Linea ferroviaria di Brancaccio (foto archivio)

Giallo a Brancaccio, un morto sui binari: incidente o omicidio?

Durante la notte appena trascorsa la Polfer ha rinvenuto il corpo di un 76enne, Matteo Triolo, a un chilometro dalla stazione centrale. Per la Questura il decesso sarebbe stato causato dalla caduta. Dubbi su una ferita riportata alla testa, simile al foro causato da un colpo di pistola

Il cadavere di un uomo è stato trovato lungo la ferrovia di Brancaccio. Gli agenti della polizia ferroviaria hanno rinvenuto la scorsa notte, poco prima dell'una, il cadavere di un 76enne, Matteo Triolo. E' stato rinvenuto a ridosso della linea ferrata, all'incirca un chilometro prima della stazione centrale. Dalla Questura ipotizzano che si sia trattato di un incidente: "Dai primi accertamenti - spiegano dalla Questura - sembrerebbe che sia scivolato. L'uomo, che soffriva di vuoti di memoria, si era allontanato da casa nella mattinata dicendo che sarebbe andato a comprare le sigarette. Il treno in transito, comunque, non lo ha investito". Sul posto è intervenuto il medico legale.

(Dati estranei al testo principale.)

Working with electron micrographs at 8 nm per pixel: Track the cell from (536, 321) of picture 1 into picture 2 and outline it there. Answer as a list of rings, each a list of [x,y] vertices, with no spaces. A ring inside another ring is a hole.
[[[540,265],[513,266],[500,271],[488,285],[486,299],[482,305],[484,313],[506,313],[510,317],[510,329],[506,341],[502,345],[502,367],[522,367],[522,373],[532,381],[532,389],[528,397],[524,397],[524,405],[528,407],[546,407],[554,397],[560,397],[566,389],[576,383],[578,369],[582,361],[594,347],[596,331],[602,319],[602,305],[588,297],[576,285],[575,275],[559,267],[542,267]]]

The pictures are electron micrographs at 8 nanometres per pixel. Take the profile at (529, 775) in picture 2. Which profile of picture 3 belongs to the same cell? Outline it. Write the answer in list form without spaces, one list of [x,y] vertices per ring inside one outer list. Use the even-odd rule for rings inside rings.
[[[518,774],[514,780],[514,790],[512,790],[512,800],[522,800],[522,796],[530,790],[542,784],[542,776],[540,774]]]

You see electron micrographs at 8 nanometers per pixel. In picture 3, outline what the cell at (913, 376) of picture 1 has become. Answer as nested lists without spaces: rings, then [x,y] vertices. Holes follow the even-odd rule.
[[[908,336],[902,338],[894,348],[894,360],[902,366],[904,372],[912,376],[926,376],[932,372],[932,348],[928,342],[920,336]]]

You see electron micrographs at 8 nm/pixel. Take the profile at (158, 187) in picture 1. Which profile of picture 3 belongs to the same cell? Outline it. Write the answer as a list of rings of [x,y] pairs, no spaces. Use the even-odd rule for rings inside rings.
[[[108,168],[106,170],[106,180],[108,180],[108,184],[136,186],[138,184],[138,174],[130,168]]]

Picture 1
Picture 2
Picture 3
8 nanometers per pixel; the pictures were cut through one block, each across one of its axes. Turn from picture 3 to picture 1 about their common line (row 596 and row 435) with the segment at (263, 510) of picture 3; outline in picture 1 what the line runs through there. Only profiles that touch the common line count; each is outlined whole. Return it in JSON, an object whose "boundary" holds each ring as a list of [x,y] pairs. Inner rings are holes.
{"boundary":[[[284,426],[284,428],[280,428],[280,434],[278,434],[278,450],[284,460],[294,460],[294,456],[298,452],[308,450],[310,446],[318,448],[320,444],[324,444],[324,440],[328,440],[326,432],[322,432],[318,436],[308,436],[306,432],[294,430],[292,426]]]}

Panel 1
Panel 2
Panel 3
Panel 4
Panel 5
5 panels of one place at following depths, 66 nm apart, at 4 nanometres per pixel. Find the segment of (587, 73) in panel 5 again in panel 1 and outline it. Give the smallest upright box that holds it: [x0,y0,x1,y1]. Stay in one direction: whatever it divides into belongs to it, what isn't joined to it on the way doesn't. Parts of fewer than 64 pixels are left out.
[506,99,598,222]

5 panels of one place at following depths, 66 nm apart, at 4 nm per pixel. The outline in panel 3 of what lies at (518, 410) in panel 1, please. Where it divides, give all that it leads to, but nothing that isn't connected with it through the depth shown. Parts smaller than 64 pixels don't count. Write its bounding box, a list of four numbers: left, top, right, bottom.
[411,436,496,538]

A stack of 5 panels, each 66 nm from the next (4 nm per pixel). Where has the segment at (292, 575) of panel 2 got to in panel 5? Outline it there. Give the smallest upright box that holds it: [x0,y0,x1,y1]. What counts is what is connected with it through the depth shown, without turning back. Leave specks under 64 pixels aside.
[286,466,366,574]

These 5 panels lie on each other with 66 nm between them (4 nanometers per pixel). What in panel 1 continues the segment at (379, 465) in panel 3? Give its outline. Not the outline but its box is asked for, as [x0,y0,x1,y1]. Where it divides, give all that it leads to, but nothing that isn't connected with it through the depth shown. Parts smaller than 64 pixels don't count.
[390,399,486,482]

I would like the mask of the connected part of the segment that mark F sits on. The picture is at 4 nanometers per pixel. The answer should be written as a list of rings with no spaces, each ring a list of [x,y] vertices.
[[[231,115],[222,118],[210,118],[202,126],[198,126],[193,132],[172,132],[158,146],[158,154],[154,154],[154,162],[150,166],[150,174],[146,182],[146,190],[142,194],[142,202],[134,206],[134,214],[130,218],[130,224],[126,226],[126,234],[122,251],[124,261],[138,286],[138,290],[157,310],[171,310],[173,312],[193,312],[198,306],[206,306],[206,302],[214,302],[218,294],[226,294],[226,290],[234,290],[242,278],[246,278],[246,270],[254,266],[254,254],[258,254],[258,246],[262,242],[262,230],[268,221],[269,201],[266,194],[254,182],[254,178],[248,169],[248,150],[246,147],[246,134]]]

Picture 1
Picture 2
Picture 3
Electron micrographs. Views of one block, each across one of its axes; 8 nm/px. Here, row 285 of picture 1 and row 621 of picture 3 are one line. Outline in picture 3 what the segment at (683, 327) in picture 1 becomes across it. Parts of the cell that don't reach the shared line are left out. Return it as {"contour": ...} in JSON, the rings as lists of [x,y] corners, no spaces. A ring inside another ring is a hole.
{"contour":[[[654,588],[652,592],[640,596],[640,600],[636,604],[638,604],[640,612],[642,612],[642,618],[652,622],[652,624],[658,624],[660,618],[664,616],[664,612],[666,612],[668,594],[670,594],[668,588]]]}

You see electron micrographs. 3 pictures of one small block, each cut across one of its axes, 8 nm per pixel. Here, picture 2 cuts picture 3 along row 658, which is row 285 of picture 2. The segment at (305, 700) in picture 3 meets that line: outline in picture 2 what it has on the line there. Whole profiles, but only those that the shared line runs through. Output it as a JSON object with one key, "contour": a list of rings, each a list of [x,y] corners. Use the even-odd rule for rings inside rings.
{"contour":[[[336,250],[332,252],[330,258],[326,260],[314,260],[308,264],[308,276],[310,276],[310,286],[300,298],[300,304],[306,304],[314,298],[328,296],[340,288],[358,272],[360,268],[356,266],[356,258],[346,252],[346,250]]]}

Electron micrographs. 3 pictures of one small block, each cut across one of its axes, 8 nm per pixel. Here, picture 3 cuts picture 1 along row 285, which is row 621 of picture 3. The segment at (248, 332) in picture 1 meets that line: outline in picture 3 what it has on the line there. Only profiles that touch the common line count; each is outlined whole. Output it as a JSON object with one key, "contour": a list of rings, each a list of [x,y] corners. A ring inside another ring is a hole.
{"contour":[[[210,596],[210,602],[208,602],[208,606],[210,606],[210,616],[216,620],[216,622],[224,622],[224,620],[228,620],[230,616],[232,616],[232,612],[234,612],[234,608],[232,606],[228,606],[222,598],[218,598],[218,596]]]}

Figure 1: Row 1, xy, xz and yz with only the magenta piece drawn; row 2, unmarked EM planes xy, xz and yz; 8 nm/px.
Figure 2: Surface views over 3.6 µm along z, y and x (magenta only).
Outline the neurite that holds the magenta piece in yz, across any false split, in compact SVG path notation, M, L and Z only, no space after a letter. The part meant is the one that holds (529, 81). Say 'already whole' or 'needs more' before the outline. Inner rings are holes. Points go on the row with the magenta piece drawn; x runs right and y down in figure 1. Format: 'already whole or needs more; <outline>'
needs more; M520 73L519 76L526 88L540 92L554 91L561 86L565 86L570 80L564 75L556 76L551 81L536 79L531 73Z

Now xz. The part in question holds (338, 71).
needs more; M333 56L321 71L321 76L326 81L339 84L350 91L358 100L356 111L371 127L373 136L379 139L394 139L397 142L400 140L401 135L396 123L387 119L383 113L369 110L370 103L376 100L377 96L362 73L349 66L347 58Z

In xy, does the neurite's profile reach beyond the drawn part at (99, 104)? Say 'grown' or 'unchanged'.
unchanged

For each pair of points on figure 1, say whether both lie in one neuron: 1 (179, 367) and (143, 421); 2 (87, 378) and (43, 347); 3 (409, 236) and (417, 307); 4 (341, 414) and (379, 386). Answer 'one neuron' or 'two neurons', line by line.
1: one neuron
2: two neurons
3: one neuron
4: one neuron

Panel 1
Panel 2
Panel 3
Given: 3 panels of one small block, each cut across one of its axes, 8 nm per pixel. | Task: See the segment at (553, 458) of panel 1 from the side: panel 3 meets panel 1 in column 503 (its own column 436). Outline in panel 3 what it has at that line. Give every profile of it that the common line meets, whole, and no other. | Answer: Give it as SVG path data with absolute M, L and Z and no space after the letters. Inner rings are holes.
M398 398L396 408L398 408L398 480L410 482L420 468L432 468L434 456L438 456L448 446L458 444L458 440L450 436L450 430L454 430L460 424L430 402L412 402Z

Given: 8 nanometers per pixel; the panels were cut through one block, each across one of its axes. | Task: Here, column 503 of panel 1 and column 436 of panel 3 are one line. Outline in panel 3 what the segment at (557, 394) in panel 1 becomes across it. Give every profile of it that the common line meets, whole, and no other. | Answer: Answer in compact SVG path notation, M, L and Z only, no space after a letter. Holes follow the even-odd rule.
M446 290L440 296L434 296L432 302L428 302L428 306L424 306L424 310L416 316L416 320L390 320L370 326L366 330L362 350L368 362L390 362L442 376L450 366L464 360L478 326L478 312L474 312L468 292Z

Ma sulle cause della morte aleggia ancora qualche dubbio. Sembrerebbe che Triolo avesse una strana ferita alla testa, simile a un foro causato da un colpo di pistola. Ipotesi non confermata dalla Questura, ma che potrebbe trovare conferma nelle parole di un residente. "Intorno a quell'orario - spiega a PalermoToday - ho sentito tre botti. Ma ho pensato che, data la zona, potesse trattarsi di qualche ragazzino che giocava con i fuochi artificiali come di fatto spesso capita". Sarebbe da escludere la pista del suicidio, dato che il corpo non è stato neanche sfiorato dal treno e non sono state rinvenute armi. Dubbi che soltanto l'esito dell'autopsia potrà fugare o confermare.